They develop a flow field they call Neural Point Catacaustics by training it to learn these trajectories, enabling interactive free-viewpoint neural rendering. Importantly, its point-based representation’s explicitness makes it easier to manipulate scenes containing reflections, such as by modifying reflections or cloning reflecting objects. Before presenting their method, they lay out the geometric foundation of complicated reflection flow for curved reflectors. They then provide the following contributions: 

• A novel direct scene representation for neural rendering that includes a primary point cloud with optimized parameters to represent the remaining scene content and a separate reflection point cloud that is displaced by a reflection neural warp field that learns to compute Neural Point Catacaustics.

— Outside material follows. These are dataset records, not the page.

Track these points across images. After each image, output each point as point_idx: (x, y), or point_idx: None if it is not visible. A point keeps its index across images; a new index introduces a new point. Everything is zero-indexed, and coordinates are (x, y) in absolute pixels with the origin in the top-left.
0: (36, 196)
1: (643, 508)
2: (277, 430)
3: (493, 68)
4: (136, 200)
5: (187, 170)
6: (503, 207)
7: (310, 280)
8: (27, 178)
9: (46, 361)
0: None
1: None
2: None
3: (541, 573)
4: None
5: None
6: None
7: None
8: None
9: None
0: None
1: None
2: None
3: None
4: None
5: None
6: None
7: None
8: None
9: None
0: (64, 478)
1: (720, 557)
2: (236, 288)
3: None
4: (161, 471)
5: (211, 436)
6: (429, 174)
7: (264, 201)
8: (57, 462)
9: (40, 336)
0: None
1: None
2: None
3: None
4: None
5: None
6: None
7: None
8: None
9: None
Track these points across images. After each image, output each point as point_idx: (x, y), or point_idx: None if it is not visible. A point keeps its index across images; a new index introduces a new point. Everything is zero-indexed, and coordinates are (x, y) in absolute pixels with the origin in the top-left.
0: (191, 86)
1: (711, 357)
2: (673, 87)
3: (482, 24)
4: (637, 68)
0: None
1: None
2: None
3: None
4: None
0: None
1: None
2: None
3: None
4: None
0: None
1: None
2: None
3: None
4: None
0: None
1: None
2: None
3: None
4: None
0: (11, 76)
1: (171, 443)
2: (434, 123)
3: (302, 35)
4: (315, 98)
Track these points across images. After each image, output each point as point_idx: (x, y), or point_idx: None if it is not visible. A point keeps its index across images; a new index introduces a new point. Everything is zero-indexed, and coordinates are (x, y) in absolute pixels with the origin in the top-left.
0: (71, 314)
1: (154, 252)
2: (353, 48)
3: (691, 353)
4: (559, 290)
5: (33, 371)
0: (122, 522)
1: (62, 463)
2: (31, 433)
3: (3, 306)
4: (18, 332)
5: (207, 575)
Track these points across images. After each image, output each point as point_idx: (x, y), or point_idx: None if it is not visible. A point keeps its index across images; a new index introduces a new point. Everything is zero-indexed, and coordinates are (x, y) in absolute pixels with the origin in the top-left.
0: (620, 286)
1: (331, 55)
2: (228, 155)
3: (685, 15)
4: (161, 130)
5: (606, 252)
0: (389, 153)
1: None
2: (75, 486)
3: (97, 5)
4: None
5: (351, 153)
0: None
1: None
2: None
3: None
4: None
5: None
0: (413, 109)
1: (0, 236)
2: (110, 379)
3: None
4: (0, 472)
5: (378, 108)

• A neural warp field that learns how perspective affects the displacement of reflected spots. Regular training of their end-to-end method, including this field, requires careful parameterization and initialization, progressive movement, and point densification. 

• They also present a general, interactive neural rendering algorithm that achieves high quality for a scene’s diffuse and view-dependent radiance, allowing free-viewpoint navigation in captured scenes and interactive rendering.

They use several captured scenes to illustrate their method and demonstrate its superiority to earlier neural rendering techniques for reflections from curved objects in quantitative and qualitative terms. This method enables quick rendering and manipulation of such scenes, such as editing reflections, cloning reflective objects, or locating reflection correspondences in input images.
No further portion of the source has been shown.